Crypto markets continue to attract heavy institutional inflows, but analysts are warning that the rally may be losing momentum.
While Bitcoin and Ethereum remain supported by treasury-backed purchases and rising demand for Ethereum ETFs, several key indicators are signaling a potential shift in market conditions.
Billions Keep Pouring Into Crypto—So Why Could Today Mark a Major Reversal?
Actionable Market Insights
Why this report matters
Crypto markets appear strong on the surface, but not everything is as it seems.
Treasury-backed inflows are making headlines, and Ethereum ETF… pic.twitter.com/W4aRYB6DKv
— 10x Research (@10x_Research) July 29, 2025
On-chain data shows declining NAV premiums and changes in funding dynamics, suggesting that institutional players may be adjusting their positioning. Despite the broader bullish sentiment, retail investors risk entering a market that could be setting up for a near-term correction.

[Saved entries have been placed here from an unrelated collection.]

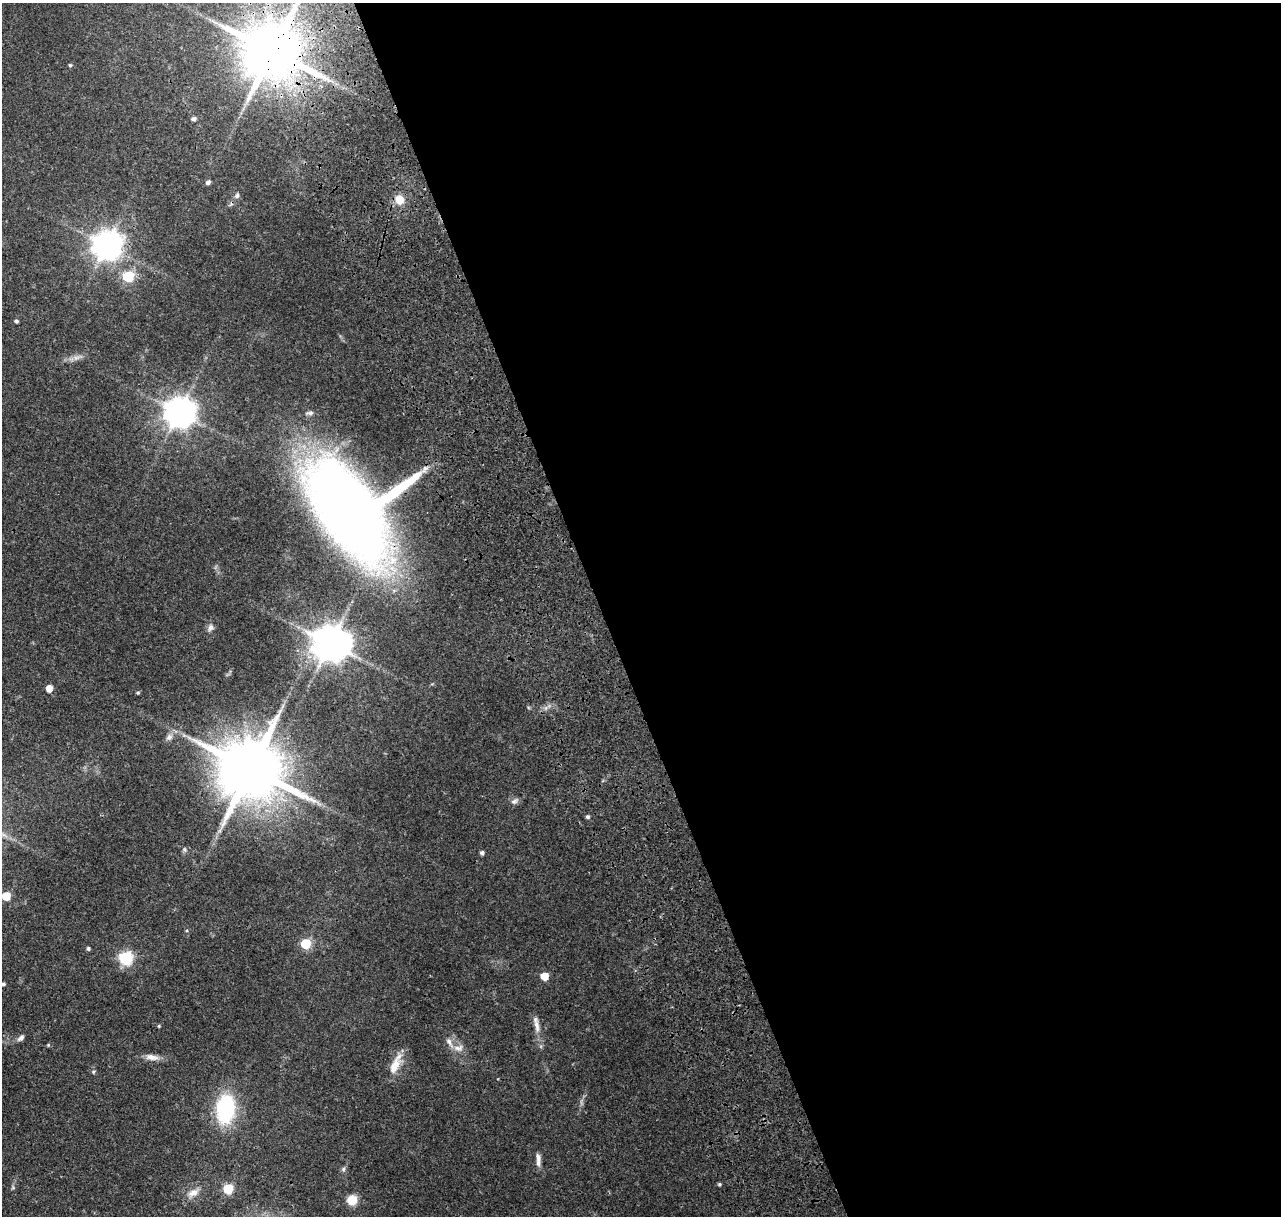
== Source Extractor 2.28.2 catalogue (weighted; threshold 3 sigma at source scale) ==
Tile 8 of 4 x 4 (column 4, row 2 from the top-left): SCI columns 4273-5551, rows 2910-4123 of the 5993 x 5867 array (HDU 1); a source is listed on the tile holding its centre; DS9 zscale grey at full resolution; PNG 1283 x 1218 px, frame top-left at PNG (2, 3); no overlay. Shown black and unused: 53% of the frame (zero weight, under 3 of 4 exposures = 25% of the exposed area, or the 3 px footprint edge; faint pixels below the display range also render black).
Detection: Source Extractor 2.28.2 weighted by HDU 2 'WHT'; one run over the whole footprint, this tile lists its part. Background 0.142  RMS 0.0044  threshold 0.0196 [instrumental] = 3 sigma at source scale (4.5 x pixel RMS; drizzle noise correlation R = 1.50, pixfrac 1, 0.0396/0.0396 arcsec/px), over >= 5 px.
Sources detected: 49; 2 too faint to see at this stretch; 1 inside a brighter object's white glare — not listed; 2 inside a brighter listed object's ellipse — not listed separately; the other 44 listed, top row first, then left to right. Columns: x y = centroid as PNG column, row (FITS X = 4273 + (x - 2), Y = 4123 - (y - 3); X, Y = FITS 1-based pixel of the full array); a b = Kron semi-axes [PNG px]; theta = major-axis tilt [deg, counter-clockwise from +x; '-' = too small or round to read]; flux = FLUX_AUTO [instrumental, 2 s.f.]
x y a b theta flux
272 51 19 15 14 3100
70 65 4 4 - 0.63
194 119 7 5 0 1.2
208 182 5 4 - 1.6
237 195 9 6 60 1.2
399 200 11 10 - 5.6
107 246 10 9 - 610
128 276 6 6 - 31
16 321 4 4 - 0.86
179 412 10 9 - 660
309 413 13 5 6 1.3
350 509 78 50 -54 610
210 628 10 8 62 1.8
330 643 11 10 - 1100
49 688 5 5 - 4.9
138 693 4 4 - 0.59
169 737 11 8 48 2.2
250 769 22 17 13 3700
515 801 12 7 31 1.6
588 817 5 5 - 0.89
184 849 7 6 - 0.96
482 853 4 4 - 1.2
6 896 5 5 - 13
306 944 6 6 - 27
88 948 4 4 - 0.85
125 958 6 6 - 63
544 976 5 5 - 9.8
3 984 6 4 1 0.71
159 1026 4 4 - 0.48
537 1026 21 7 -85 3.5
21 1038 10 6 43 1.5
48 1045 5 4 - 0.47
459 1048 16 9 9 3
152 1057 20 8 -8 3.3
395 1064 29 9 66 7.4
93 1072 6 5 - 0.66
225 1109 28 18 84 40
538 1163 10 7 -89 1.9
343 1169 7 5 69 0.92
719 1184 5 4 - 0.61
13 1187 6 5 - 0.65
228 1189 6 5 - 29
193 1193 19 10 32 4.4
352 1200 7 7 - 10
Overlapping masked pixels (flux is a lower limit): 3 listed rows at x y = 272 51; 350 509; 250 769
Isophote crosses this tile's border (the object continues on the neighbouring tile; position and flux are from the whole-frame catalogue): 2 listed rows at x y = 272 51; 3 984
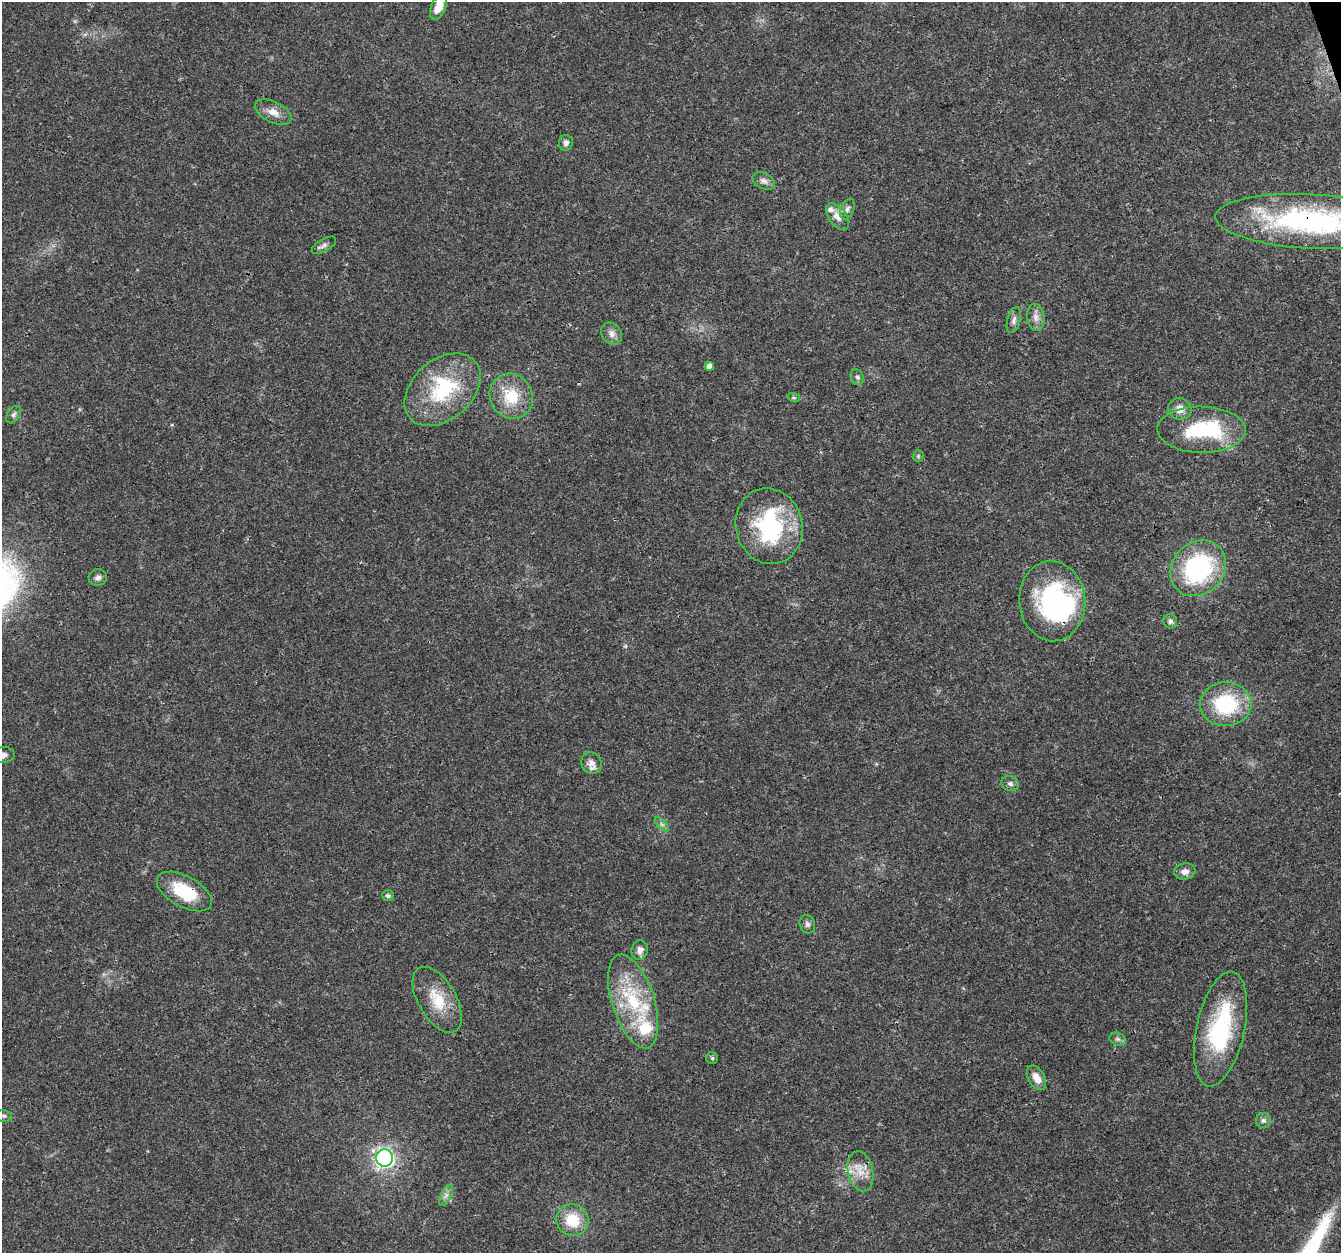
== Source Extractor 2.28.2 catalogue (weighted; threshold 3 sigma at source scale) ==
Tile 10 of 4 x 4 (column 2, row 3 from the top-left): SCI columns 1340-2678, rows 1367-2617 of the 5357 x 5182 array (HDU 1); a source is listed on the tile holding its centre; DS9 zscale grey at full resolution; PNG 1343 x 1255 px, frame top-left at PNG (2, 2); each listed source drawn as its Kron ellipse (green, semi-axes under 4 px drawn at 4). Shown black and unused: <1% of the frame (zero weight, under 3 of 4 exposures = <1% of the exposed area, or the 3 px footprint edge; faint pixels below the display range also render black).
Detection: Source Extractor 2.28.2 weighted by HDU 2 'WHT'; one run over the whole footprint, this tile lists its part. Background 0.026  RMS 0.0019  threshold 0.00871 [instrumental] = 3 sigma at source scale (4.5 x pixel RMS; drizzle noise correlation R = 1.50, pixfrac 1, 0.0396/0.0396 arcsec/px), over >= 5 px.
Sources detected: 54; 3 inside a brighter object's white glare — neither listed nor drawn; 4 inside a brighter listed object's ellipse — not listed separately; the other 47 listed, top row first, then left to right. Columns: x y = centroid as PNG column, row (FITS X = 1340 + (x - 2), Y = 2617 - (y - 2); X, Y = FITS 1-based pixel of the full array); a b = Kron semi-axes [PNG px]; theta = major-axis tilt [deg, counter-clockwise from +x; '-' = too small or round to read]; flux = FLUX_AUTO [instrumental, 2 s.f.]
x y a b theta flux
438 7 13 7 66 2.3
273 112 20 10 -25 2
566 143 8 7 - 0.74
764 181 12 7 -28 0.9
847 209 11 6 67 0.75
837 216 15 9 -53 1.6
1311 222 96 27 -3 41
324 245 13 6 30 0.76
1036 317 13 9 -86 1.4
1014 320 13 6 75 0.82
611 334 11 9 -52 1.2
709 366 4 4 - 1.1
857 377 8 6 -61 0.52
442 390 43 30 41 15
511 396 23 21 -58 6.6
794 398 6 4 -18 0.27
1180 409 12 10 -16 1.8
14 415 9 6 58 0.56
1201 430 44 23 -1 16
918 456 6 5 - 0.28
769 526 38 33 -75 20
1198 568 30 25 46 26
98 577 9 8 - 0.78
1052 601 40 33 -85 32
1170 621 7 7 - 0.62
1226 704 26 22 0 14
3 755 12 7 4 0.97
591 763 11 9 -53 1.4
1010 784 9 7 -25 0.66
662 824 9 3 -45 0.43
1185 872 11 8 9 1.2
184 891 30 15 -28 8.3
388 896 6 5 - 0.43
807 924 9 7 -68 0.65
640 950 10 8 78 1.2
437 1000 36 19 -60 6.4
633 1001 49 21 -72 14
1221 1029 58 24 78 20
1118 1039 8 6 -21 0.56
712 1058 6 6 - 0.36
1036 1078 13 8 -60 1.9
4 1116 8 6 -12 0.43
1263 1120 7 7 - 0.65
384 1158 8 8 - 45
861 1171 20 12 -78 3.1
446 1195 11 5 63 0.78
572 1220 16 15 - 5.7
Overlapping masked pixels (flux is a lower limit): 3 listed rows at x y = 1311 222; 1052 601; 184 891
Isophote crosses this tile's border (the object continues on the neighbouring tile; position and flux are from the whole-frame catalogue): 3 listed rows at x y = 438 7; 1311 222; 3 755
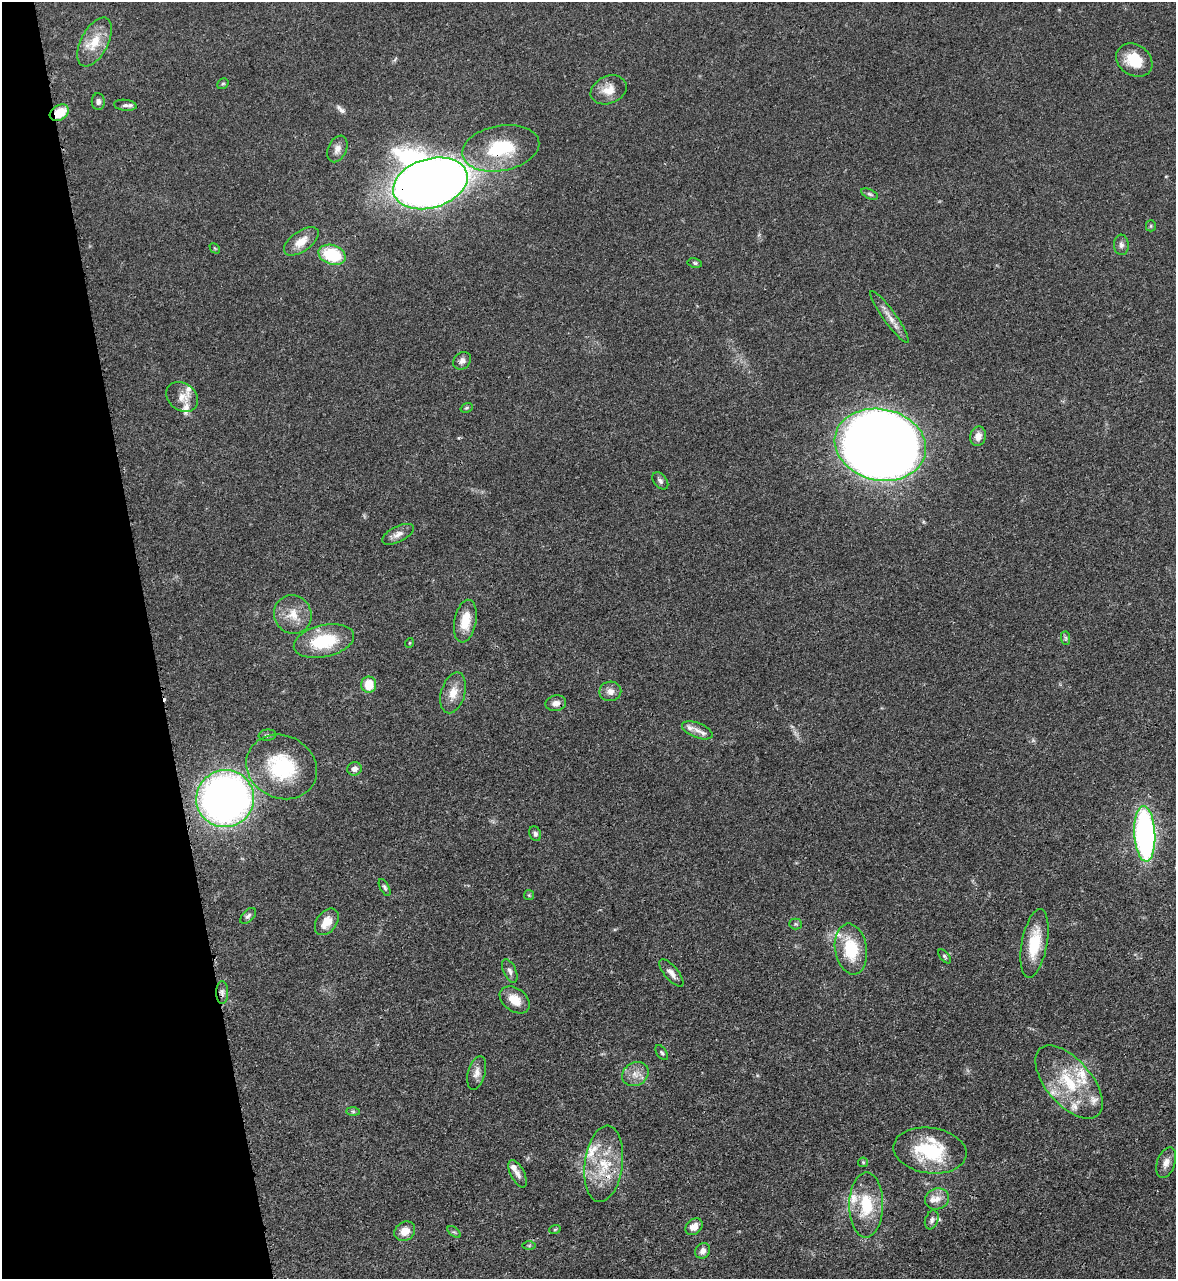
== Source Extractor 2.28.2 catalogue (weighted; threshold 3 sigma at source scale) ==
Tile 5 of 4 x 4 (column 1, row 2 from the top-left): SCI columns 432-1605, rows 2728-4004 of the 5334 x 5453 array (HDU 1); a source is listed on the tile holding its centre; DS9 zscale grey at full resolution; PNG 1178 x 1281 px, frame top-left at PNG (2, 2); each listed source drawn as its Kron ellipse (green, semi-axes under 4 px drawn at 4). Shown black and unused: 13% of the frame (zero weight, under 3 of 4 exposures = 11% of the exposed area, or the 3 px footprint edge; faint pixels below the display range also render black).
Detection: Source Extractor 2.28.2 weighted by HDU 2 'WHT'; one run over the whole footprint, this tile lists its part. Background 0.0519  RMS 0.0042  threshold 0.0187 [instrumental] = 3 sigma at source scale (4.5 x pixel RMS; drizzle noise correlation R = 1.50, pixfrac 1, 0.05/0.05 arcsec/px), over >= 5 px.
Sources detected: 90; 1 inside a brighter object's white glare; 1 cosmic-ray / hot-pixel residue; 1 long thin detection or spike segment (spike, bleed or trail) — neither listed nor drawn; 15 inside a brighter listed object's ellipse — not listed separately; the other 72 listed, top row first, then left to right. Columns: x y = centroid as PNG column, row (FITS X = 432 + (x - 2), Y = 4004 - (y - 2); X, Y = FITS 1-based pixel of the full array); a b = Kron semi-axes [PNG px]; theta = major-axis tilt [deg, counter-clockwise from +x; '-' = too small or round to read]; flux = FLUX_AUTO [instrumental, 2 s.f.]
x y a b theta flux
94 42 26 13 62 8.9
1134 60 19 15 -33 11
223 84 6 5 - 0.55
609 90 19 13 23 5.5
98 101 8 6 -88 1.3
125 105 11 5 -6 1.3
59 113 10 7 31 9.5
501 148 39 22 10 24
337 149 14 9 64 2.7
430 183 38 24 16 560
870 194 9 4 -25 0.85
1151 226 5 5 - 0.53
301 241 20 10 36 5.6
1121 245 10 7 -87 1.4
215 248 6 3 -45 0.39
332 255 14 9 -18 21
695 263 7 4 -11 0.67
890 317 31 6 -55 3.9
462 361 10 8 45 1.9
182 397 17 13 -37 4.1
467 408 6 4 20 0.62
978 436 10 7 77 2.7
880 445 46 35 -12 720
660 481 10 6 -51 1.3
398 534 17 7 27 2.6
293 615 20 18 -57 7.3
465 621 22 11 79 7.9
1066 638 7 4 -89 0.73
324 641 30 16 13 20
409 643 5 3 - 0.33
369 685 8 7 - 8.7
610 691 11 10 - 2.5
453 693 21 12 74 5.5
556 703 10 7 9 2.3
697 730 16 7 -21 3
267 735 9 5 6 0.83
282 767 36 31 -26 30
354 769 7 6 - 1.9
225 799 29 28 - 230
535 834 7 5 -68 1.1
1145 834 28 10 -87 120
385 887 9 4 -62 0.84
529 895 5 5 - 0.54
248 916 10 5 45 1.2
327 922 15 10 53 5.8
795 924 6 5 - 0.72
1034 943 35 12 79 14
851 949 25 16 -81 17
944 956 8 4 -49 0.77
510 971 12 6 -66 1.6
671 973 17 7 -50 2.4
222 993 11 6 -90 1.5
515 1000 17 11 -36 6.2
662 1053 8 5 -55 0.73
477 1073 17 8 74 2.9
635 1074 14 11 31 3.8
1069 1082 44 22 -49 23
353 1111 7 4 -1 0.65
930 1151 37 22 -8 25
863 1162 5 4 - 0.52
1166 1163 16 9 71 2.9
604 1164 38 19 83 17
518 1174 15 7 -63 2.4
937 1199 12 10 21 3.4
866 1205 32 17 89 16
932 1220 10 6 70 1.4
694 1227 9 7 41 3.5
555 1229 6 3 19 0.45
405 1231 11 9 37 4.6
454 1232 8 4 -35 0.65
529 1245 7 4 1 0.58
703 1251 8 7 - 2.1
Overlapping masked pixels (flux is a lower limit):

One notable signal comes from MicroStrategy, which has held back from raising new cash through common share offerings. Historically, such restraint has been linked to periods of reduced capital inflows into Bitcoin, pointing to possible caution among large investors.
At the same time, Ethereum-focused corporate treasuries continue to grow. Bitmine leads with $2.2 billion in ETH, followed by Sharplink with $1.7 billion, Bit Digital with $467 million, and BTCS with $216 million. Together, these holdings amount to roughly $5 billion, representing 1.06 percent of Ethereum’s circulating supply.
Additional demand may be on the horizon with The Ether Machine’s planned listing, which could add $1.6 billion in market capitalization. Although the SPAC tied to the deal initially surged 50 percent, it has since pulled back, reflecting tempered investor sentiment. As trading volumes shift and institutional strategies evolve, analysts say the market is entering a critical phase that could define its trajectory for the remainder of the summer.
Meanwhile, a report from 10x Research highlights that a large share of inflows into U.S. spot Bitcoin ETFs may be driven by short-term trading rather than long-term accumulation. Since launching in January 2024, these ETFs have recorded approximately $39 billion in net inflows. However, Markus Thielen, head of research at 10x, estimates that only $17.5 billion or about 44 percent reflects genuine long-term holdings.